Opinion
May 31, 1983
Appeal by defendant from a judgment of the Supreme Court, Suffolk County (Jaspan, J.), rendered May 20, 1982, convicting him of criminal possession of marihuana in the first degree, upon a jury verdict, and imposing sentence as a second felony offender. Judgment modified, as a matter of discretion in the interest of justice, defendant's adjudication as a second felony offender and the sentence imposed thereon are vacated, and the case is remitted to the Supreme Court, Suffolk County, for a new determination as to defendant's status as a second felony offender, and for resentencing. As so modified, judgment affirmed. Although the People submitted three statements pursuant to CPL 400.21 alleging that defendant was a second felony offender, based upon his Florida State conviction, his Louisiana State conviction, and his conviction in the United States District Court, respectively, defendant was adjudicated a second felony offender based solely upon his purported conviction in the United States District Court of possession of cocaine with intent to distribute. In the proceedings before the trial court, defendant did not contest the allegation that he had been convicted of possession of cocaine with intent to distribute, and, therefore, is deemed to have admitted the same (see CPL 400.21, subd 3).

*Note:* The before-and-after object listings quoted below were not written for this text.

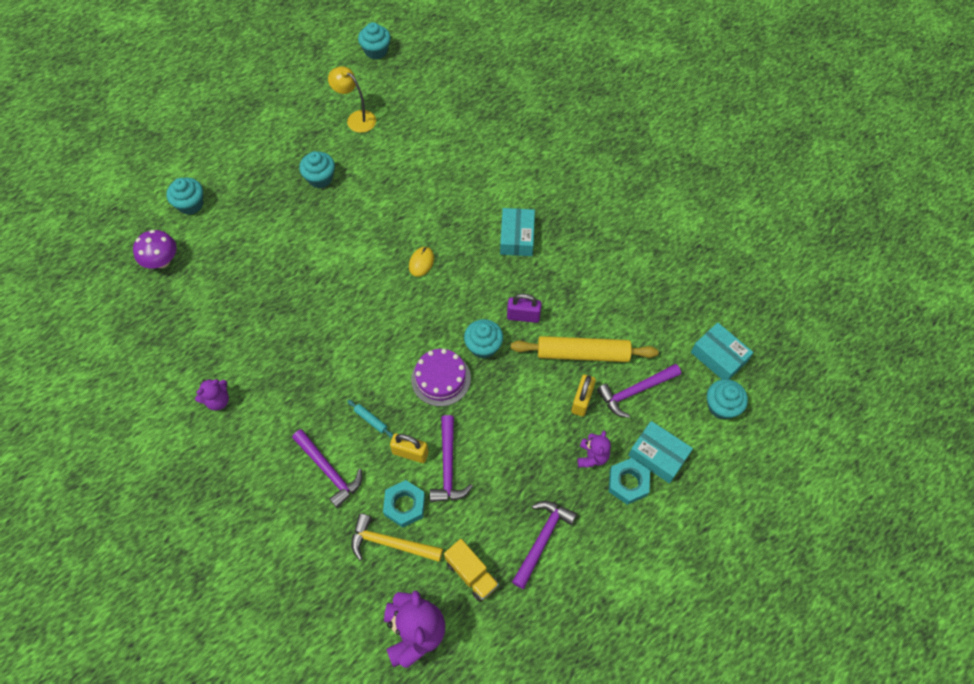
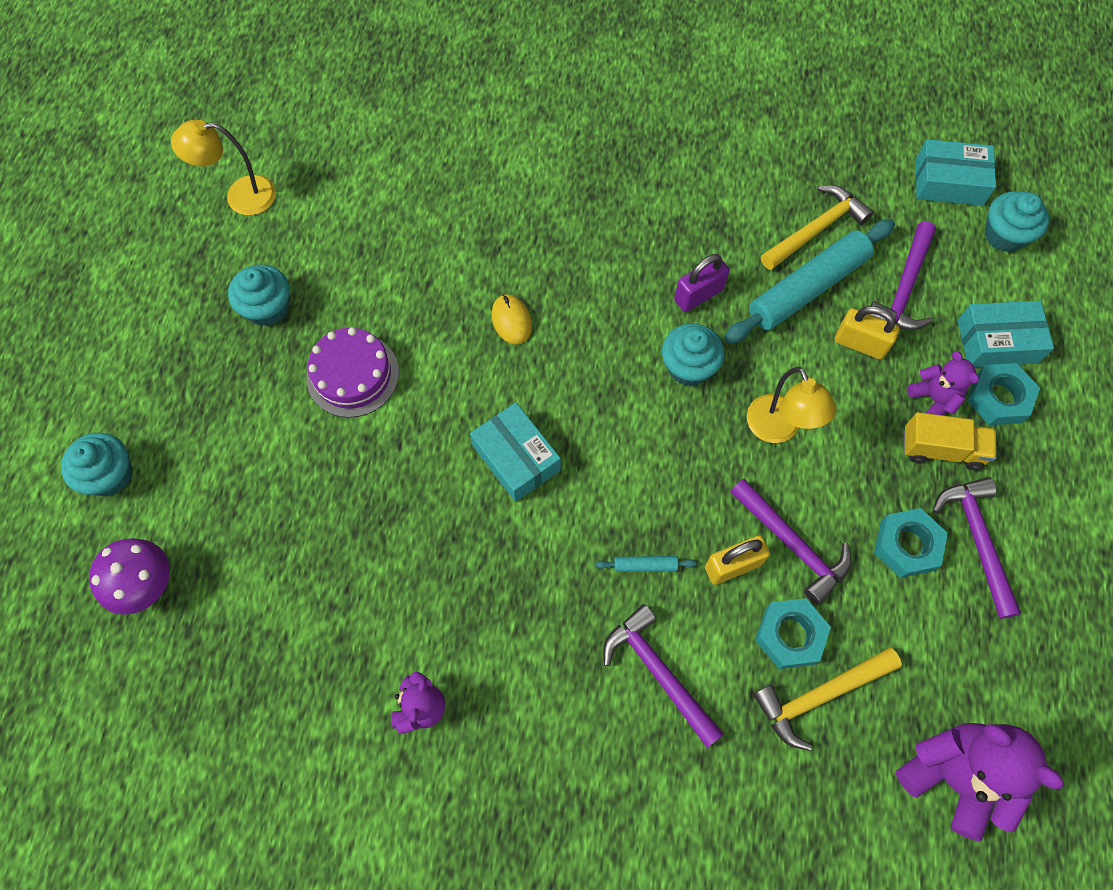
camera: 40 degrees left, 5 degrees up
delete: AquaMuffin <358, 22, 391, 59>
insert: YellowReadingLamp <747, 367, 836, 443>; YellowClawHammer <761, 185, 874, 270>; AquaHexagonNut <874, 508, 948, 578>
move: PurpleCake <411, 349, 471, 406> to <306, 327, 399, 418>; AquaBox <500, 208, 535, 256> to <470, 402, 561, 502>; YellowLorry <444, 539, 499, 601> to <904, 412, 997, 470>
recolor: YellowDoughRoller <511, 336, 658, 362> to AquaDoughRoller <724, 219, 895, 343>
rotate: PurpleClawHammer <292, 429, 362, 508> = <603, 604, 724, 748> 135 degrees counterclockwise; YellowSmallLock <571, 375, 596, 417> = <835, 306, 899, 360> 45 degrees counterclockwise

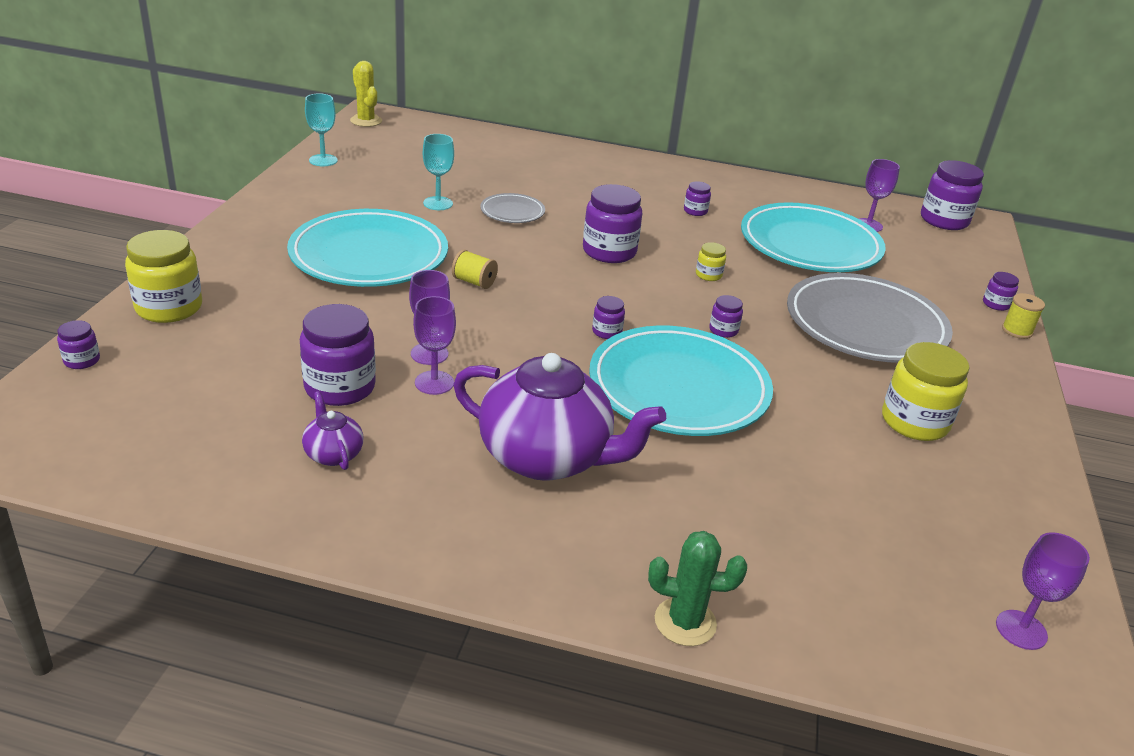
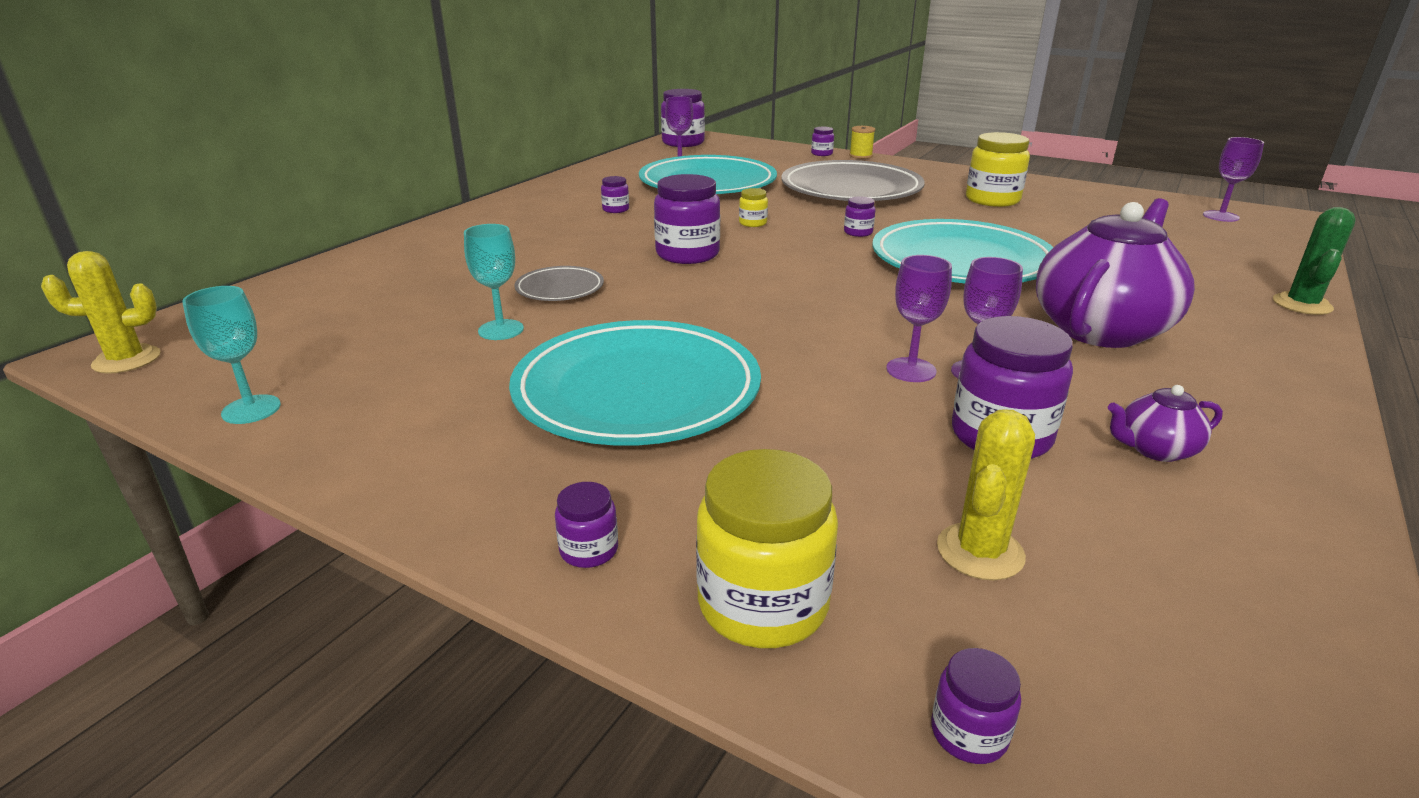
camera: 70 degrees left, 5 degrees down
delete: YellowReelOfThread <452, 250, 498, 289>
insert: YellowCactus <937, 409, 1035, 580>
move: PurpleJar <592, 296, 625, 339> to <555, 482, 618, 568>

After defendant was sentenced as a second felony offender, he realized that his conviction in the United States District Court was not for possession of cocaine with intent to distribute, but, rather, was for the importation of cocaine. Thus, the People now acknowledge that "it would appear that the predicate felony conviction was improvidently entered based on" that conviction in the United States District Court. In view of the foregoing, defendant's adjudication as a second felony offender and the sentence imposed thereon are vacated in the interest of justice, and the matter is remitted to the Supreme Court, Suffolk County, for a new determination as to whether defendant is a second felony offender based on either of his sister State convictions, and for resentencing. We further note that defendant's motion to set aside the jury verdict, based on hearsay allegations of juror misconduct, was properly denied without a hearing (see People v Friedgood, 58 N.Y.2d 467). We have considered defendant's remaining contentions, and find that none of those contentions would warrant reversal. Gulotta, J.P., O'Connor, Weinstein and Rubin, JJ., concur.